Efficient quantum algorithms for $GHZ$ and $W$ states, and implementation on the IBM quantum computer

TL;DR

This paper introduces efficient algorithms for generating large entangled GHZ and W states, demonstrates their implementation on IBM quantum computers, and evaluates their quality and error correction prospects.

Contribution

It presents logarithmic complexity algorithms for entangled state generation and demonstrates their practical implementation on real quantum hardware up to 16 qubits.

Findings

Successful generation of GHZ and W states up to 16 qubits on IBM quantum computers.

Full quantum tomography confirms improved state quality for low-N states.

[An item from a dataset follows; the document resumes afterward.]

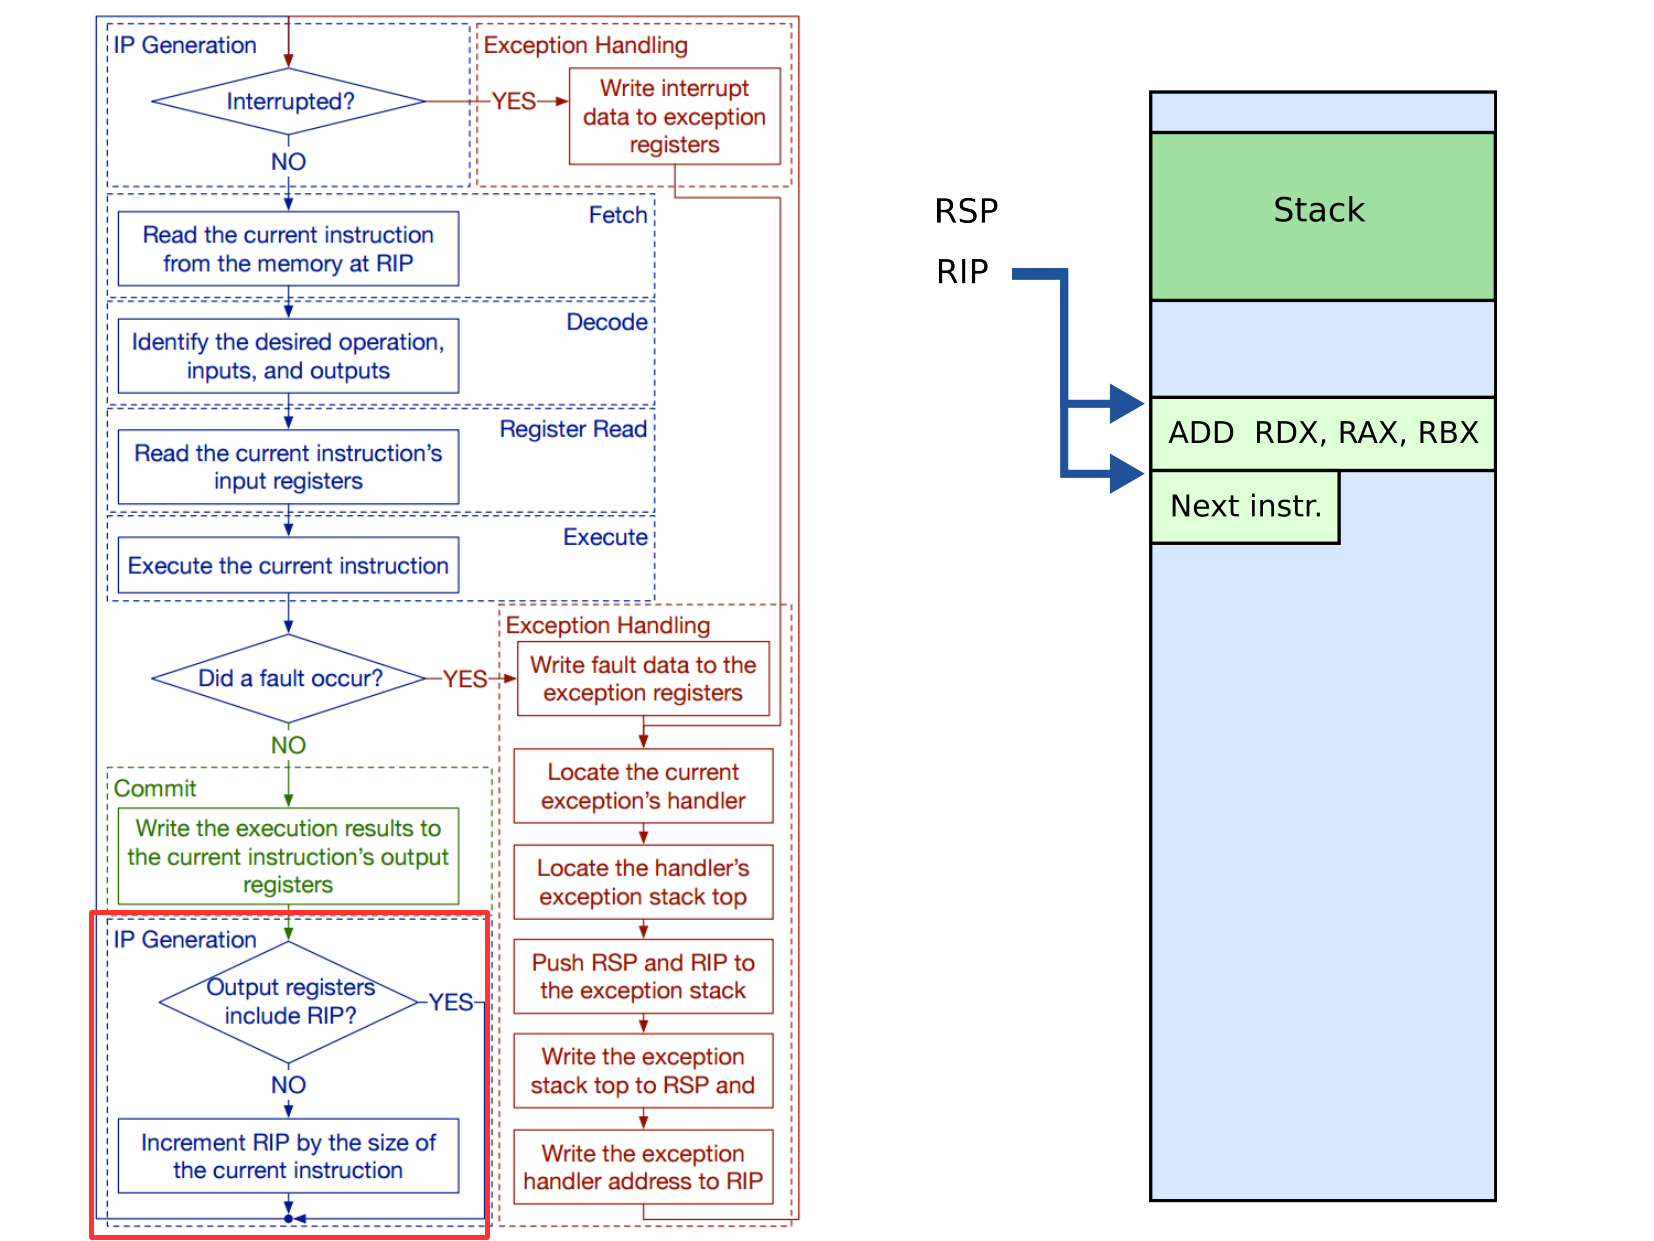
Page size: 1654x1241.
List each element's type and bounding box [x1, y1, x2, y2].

picture [937, 80, 1497, 1212]
picture [75, 0, 817, 1241]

Quantum error correction schemes were found to be detrimental under current decoherence levels.

Abstract

We propose efficient algorithms with logarithmic step complexities for the generation of entangled $GHZ_N$ and $W_N$ states useful for quantum networks, and we demonstrate an implementation on the IBM quantum computer up to $N=16$. Improved quality is then investigated using full quantum tomography for low-$N$ GHZ and W states. This is completed by parity oscillations and histogram distance for large $N$ GHZ and W states respectively. We are capable to robustly build states with about twice the number of quantum bits which were previously achieved. Finally we attempt quantum error correction on GHZ using recent schemes proposed in the literature, but with the present amount of decoherence they prove detrimental.